* _SÉRIE DE CONSIGNES_
A – Relevez tous les noms de lieux (villes ou île) qui figurent dans l'extrait sur Ungaretti en Corse, sous la forme où ils y apparaissent, chacun une seule fois.
B – Recopiez le passage de l'extrait sur Ungaretti en Corse qui va de "Giuseppe Ungaretti face" jusqu'à "di u pueta." inclus.
+++ EXTRAIT DU DOCUMENT +++
Giuseppe Ungaretti face parte di i pueti taliani maiò di u XX° seculu. A u principu di l'anni 1930, scrisse pè parechji ghjurnali, è fù pè un cutidianu di Torinu ch'ellu ghjunse in Corsica in u 1932. Trà ghjennaghju è marzu, Ungaretti scopre, sunnieghja è conta l'isula. E so pagine, prima pubblicate è tradutte in francese da Philippe Jacottet sò state tradutte di novu quì pè currisponde megliu, ci pare, à u territoriu. Robba sparterà ogni mese un pezzu di "Montagne, marine e gente di Corsica". Ghjuntu in Corti, ci permette di guardà sta cità incù l'ochji novi di u pueta.
+++ DONNÉES FOURNIES +++
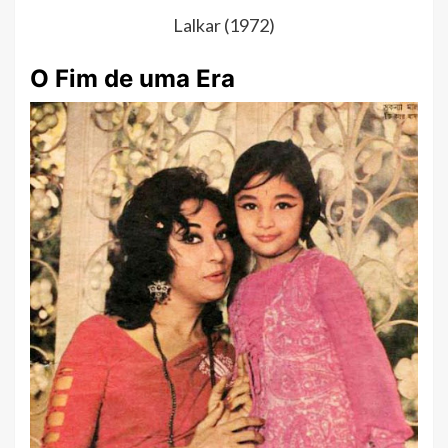
Lalkar (1972)
O Fim de uma Era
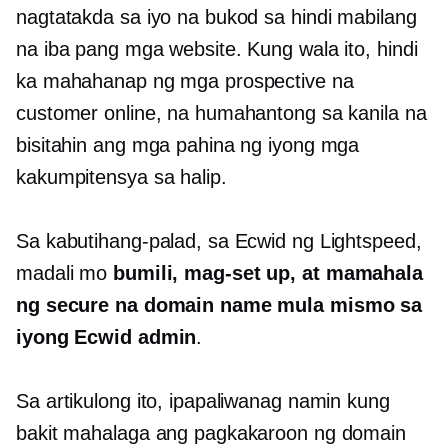
nagtatakda sa iyo na bukod sa hindi mabilang
na iba pang mga website. Kung wala ito, hindi
ka mahahanap ng mga prospective na
customer online, na humahantong sa kanila na
bisitahin ang mga pahina ng iyong mga
kakumpitensya sa halip.
Sa kabutihang-palad, sa Ecwid ng Lightspeed,
madali mo
bumili, mag-set up, at mamahala
ng secure na domain name mula mismo sa
iyong Ecwid admin
.
Sa artikulong ito, ipapaliwanag namin kung
bakit mahalaga ang pagkakaroon ng domain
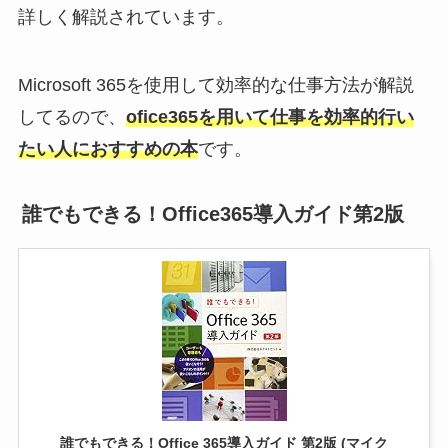
詳しく解説されています。
Microsoft 365を使用して効率的な仕事方法が解説
してるので、
ofice365を用いて仕事を効率的行い
たい人におすすめの本
です。
誰でもできる！Office365導入ガイド第2版
誰でもできる！Office 365導入ガイド 第2版 (マイク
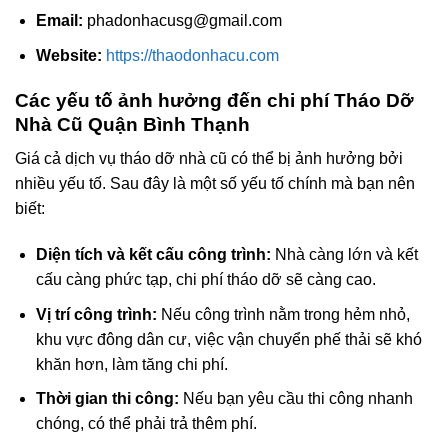
Email:
phadonhacusg@gmail.com
Website:
https://thaodonhacu.com
Các yếu tố ảnh hưởng đến chi phí Tháo Dỡ
Nhà Cũ Quận Bình Thạnh
Giá cả dịch vụ tháo dỡ nhà cũ có thể bị ảnh hưởng bởi
nhiều yếu tố. Sau đây là một số yếu tố chính mà bạn nên
biết:
Diện tích và kết cấu công trình:
Nhà càng lớn và kết
cấu càng phức tạp, chi phí tháo dỡ sẽ càng cao.
Vị trí công trình:
Nếu công trình nằm trong hẻm nhỏ,
khu vực đông dân cư, việc vận chuyển phế thải sẽ khó
khăn hơn, làm tăng chi phí.
Thời gian thi công:
Nếu bạn yêu cầu thi công nhanh
chóng, có thể phải trả thêm phí.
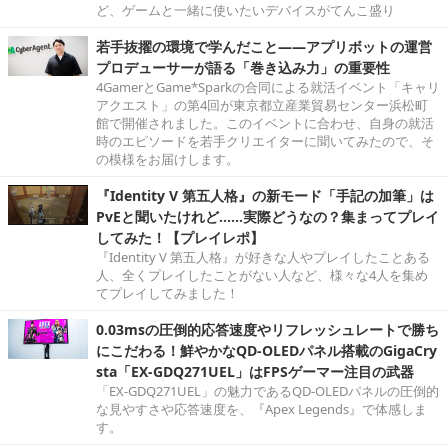
ど、ゲームと一緒に使いたいデバイスがてんこ盛り
若手抜擢の環境で学んだこと――アプリボットの運営
プロデューサーが語る「巻き込み力」の重要性
4GamerとGame*Sparkの合同による就活イベント「キャリ
アクエスト」の第4回が東京都立産業貿易センター浜松町
館で開催されました。このイベントに合わせ、自身の就活
時のエピソードを若手クリエイターに聞いてみたので、そ
の模様をお届けします。
『Identity V 第五人格』の新モード「手記の加筆」は
PvEと聞いたけれど……実際どうなの？集まってプレイ
してみた！【プレイレポ】
『Identity V 第五人格』が好きな人やプレイしたことある
人、全くプレイしたことがない人など、様々な4人を集め
てプレイしてみました！
0.03msの圧倒的応答速度やリフレッシュレートで勝ち
にこだわる！鮮やかなQD-OLEDパネル搭載のGigaCry
sta「EX-GDQ271UEL」はFPSゲーマー注目の武器
「EX-GDQ271UEL」の魅力であるQD-OLEDパネルの圧倒的
な見やすさや応答速度を、『Apex Legends』で体感しま
す。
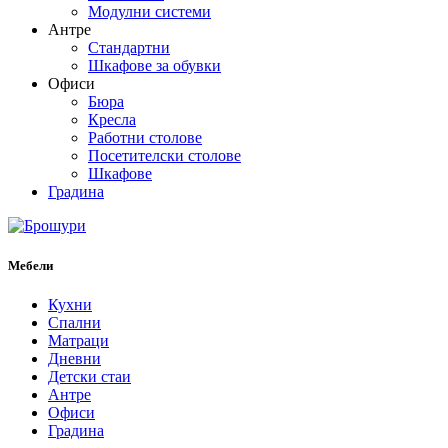
Модулни системи
Антре
Стандартни
Шкафове за обувки
Офиси
Бюра
Кресла
Работни столове
Посетителски столове
Шкафове
Градина
Мебели
Кухни
Спални
Матраци
Дневни
Детски стаи
Антре
Офиси
Градина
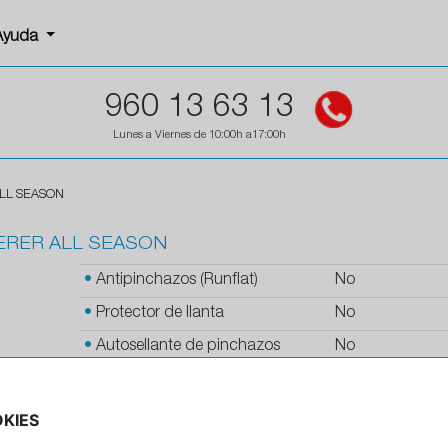
Ayuda
960 13 63 13
Lunes a Viernes de 10:00h a17:00h
ALL SEASON
VERER ALL SEASON
•
Antipinchazos (Runflat)
No
•
Protector de llanta
No
•
Autosellante de pinchazos
No
•
Letras blancas
No
•
Espuma antiruido
No
KIES
•
M+S
Si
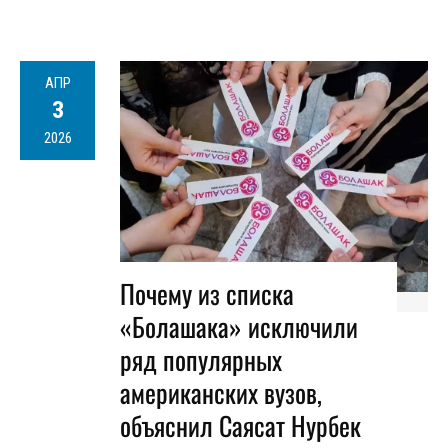
АПР
3
2026
Почему из списка
«Болашака» исключили
ряд популярных
американских вузов,
объяснил Саясат Нурбек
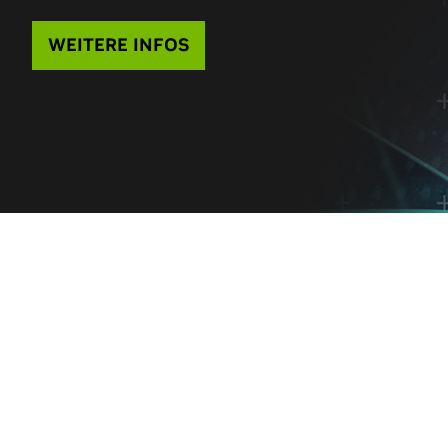
WEITERE INFOS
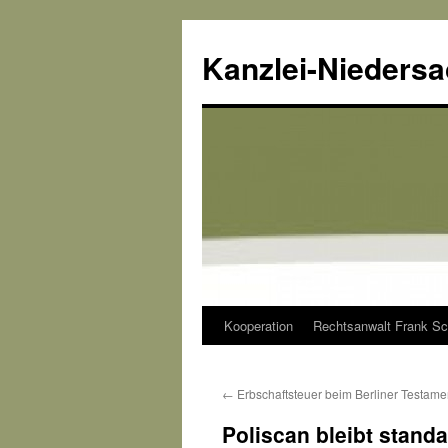
Kanzlei-Nieders
Kooperation
Rechtsanwalt Frank Sc
Zum
Inhalt
←
Erbschaftsteuer beim Berliner Testame
springen
Poliscan bleibt standa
+++
* _SOLUTIONS_
A – Torinu, Corsica, Corti

B –
Giuseppe Ungaretti face parte di i pueti taliani maiò di u XX° seculu. A u principu di l'anni 1930, scrisse pè parechji ghjurnali, è fù pè un cutidianu di Torinu ch'ellu ghjunse in Corsica in u 1932. Trà ghjennaghju è marzu, Ungaretti scopre, sunnieghja è conta l'isula. E so pagine, prima pubblicate è tradutte in francese da Philippe Jacottet sò state tradutte di novu quì pè currisponde megliu, ci pare, à u territoriu. Robba sparterà ogni mese un pezzu di "Montagne, marine e gente di Corsica". Ghjuntu in Corti, ci permette di guardà sta cità incù l'ochji novi di u pueta.